* TAREA BREVE 1
¿Qué líneas de las entradas de más abajo contienen la palabra «indicated»? Enuméralas copiando cada una completa, y ten en cuenta que las mayúsculas y minúsculas cuentan.

El narcopatriarcado y «las pibas»
Araceli fue otra «fanática de los boliches», otra “piba” a la que de poco servía buscar. En la tradición de las luchas contra la violencia institucional, siempre se habló del pibe chorro, pero muy poco de las adolescentes. De las chicas jóvenes se dice que “se van de gira”, “dejan la escuela”. Sus femicidios son responsabilidad del Estado: que no previene, no las busca y es cómplice del entramado narco en los barrios, donde los pibes son soldaditos y ellas, un botín.
Por Florencia Minici para Revista Anfibia
Cuando a la titular de la fiscalía 2 de San Martín, Graciela Pereyra, le llegó la denuncia por la desaparición de Araceli Fulles, mandó al padre a “relajarse”. Le dijo que se fuera, que se relajara. En los días que sucedieron a la denuncia, Araceli fue otra fanática de los boliches, otra piba a la que de poco servía buscar. Porque en la maquinaria de la guerra que nos tiene por botín y cautivas, narradas en tramas de consumo y rotas, una piba es eso.
Porque para la mirada del desprecio y las dependencias, las pibas hacen eso. Qué es “La Piba”, se preguntaba hace unos días en una asamblea un grupo de feministas que intentaba empezar a hacer una caracterización, poco jerarquizada hasta ahora por las consignas habituales contra el gatillo fácil y la represión.
En la tradición de las luchas contra la violencia institucional, siempre hubo un sujeto privilegiado en las enunciaciones: cómo desarmar la idea de destinación de los pibes chorros, que ninguno nace tal, y sobre todo un intento por caracterizar las vidas de los pibes en los barrios, con sus universos culturales y sus riesgos asumidos en circuitos económicos vinculados a vidas dañadas. Poco se habla, a la hora de analizar estos dispositivos, de las pibas.

* LISTADO
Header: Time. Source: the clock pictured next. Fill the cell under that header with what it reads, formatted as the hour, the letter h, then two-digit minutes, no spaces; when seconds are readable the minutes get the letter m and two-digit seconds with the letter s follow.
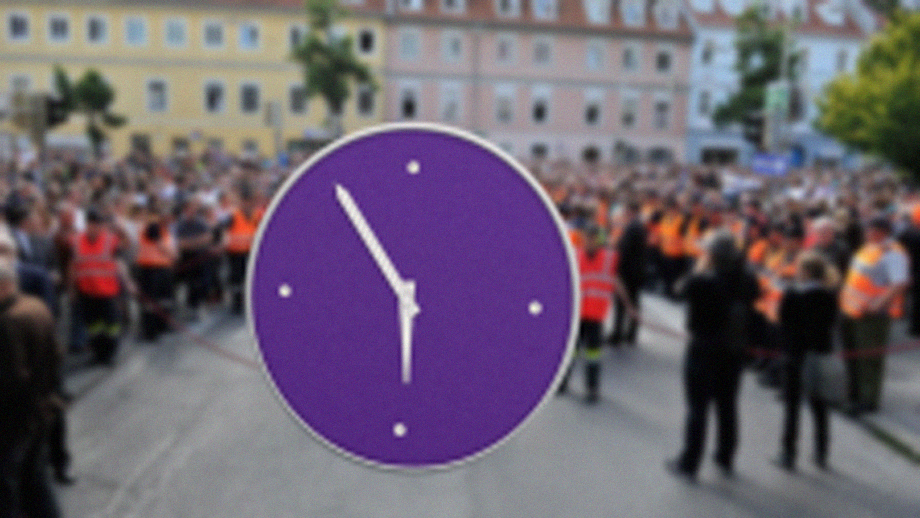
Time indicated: 5h54
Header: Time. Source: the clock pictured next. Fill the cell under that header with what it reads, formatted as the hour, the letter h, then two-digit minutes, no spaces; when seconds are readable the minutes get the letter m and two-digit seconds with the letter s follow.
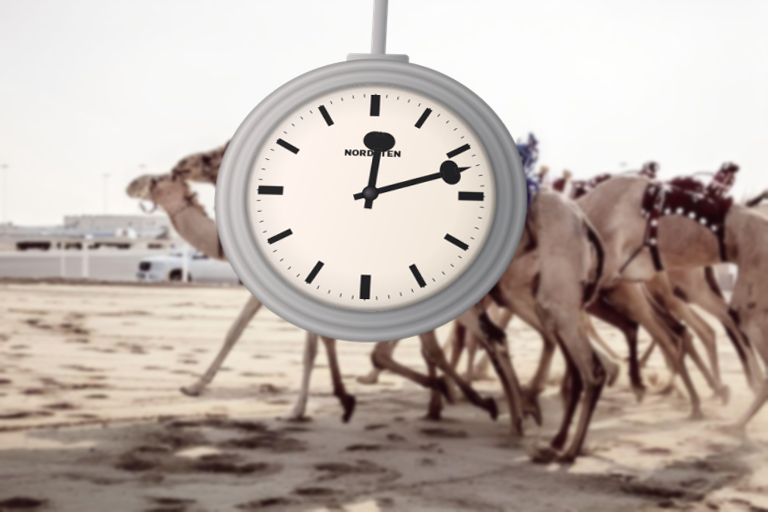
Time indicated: 12h12
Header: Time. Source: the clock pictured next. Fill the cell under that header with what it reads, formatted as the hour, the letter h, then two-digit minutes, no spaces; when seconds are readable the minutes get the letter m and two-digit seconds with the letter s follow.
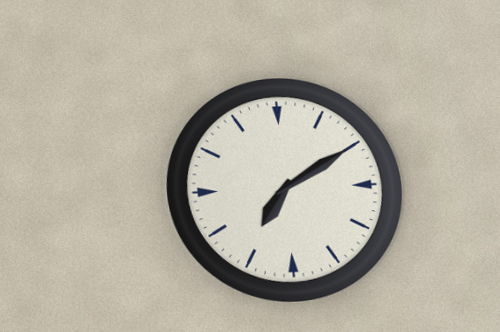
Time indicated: 7h10
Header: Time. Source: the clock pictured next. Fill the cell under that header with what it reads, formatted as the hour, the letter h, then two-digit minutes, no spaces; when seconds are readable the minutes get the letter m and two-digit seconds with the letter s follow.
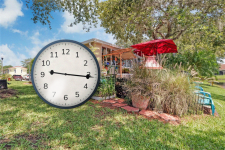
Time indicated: 9h16
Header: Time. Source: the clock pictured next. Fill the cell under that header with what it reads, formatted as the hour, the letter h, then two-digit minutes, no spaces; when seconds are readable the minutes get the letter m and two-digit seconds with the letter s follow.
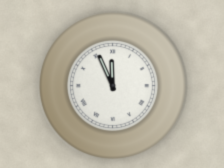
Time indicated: 11h56
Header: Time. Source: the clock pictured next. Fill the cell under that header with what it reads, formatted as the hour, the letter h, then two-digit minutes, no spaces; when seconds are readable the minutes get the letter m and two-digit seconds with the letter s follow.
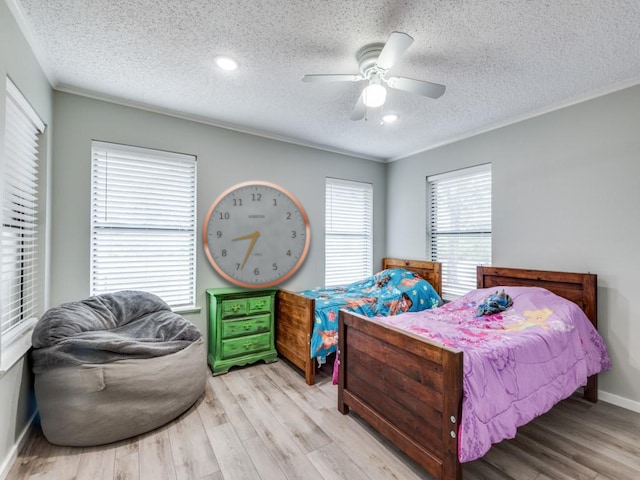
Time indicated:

* TAREA BREVE 2
Devuelve sin cambios el fragmento del texto sobre el narcopatriarcado que aparece arriba, desde las palabras «Porque para la» hasta las palabras «de las pibas.», ambas incluidas.

* RESPUESTA 1
Time indicated: 5h54
Time indicated: 12h12
Time indicated: 7h10
Time indicated: 9h16
Time indicated: 11h56
Time indicated:

* RESPUESTA 2
Porque para la mirada del desprecio y las dependencias, las pibas hacen eso. Qué es “La Piba”, se preguntaba hace unos días en una asamblea un grupo de feministas que intentaba empezar a hacer una caracterización, poco jerarquizada hasta ahora por las consignas habituales contra el gatillo fácil y la represión.
En la tradición de las luchas contra la violencia institucional, siempre hubo un sujeto privilegiado en las enunciaciones: cómo desarmar la idea de destinación de los pibes chorros, que ninguno nace tal, y sobre todo un intento por caracterizar las vidas de los pibes en los barrios, con sus universos culturales y sus riesgos asumidos en circuitos económicos vinculados a vidas dañadas. Poco se habla, a la hora de analizar estos dispositivos, de las pibas.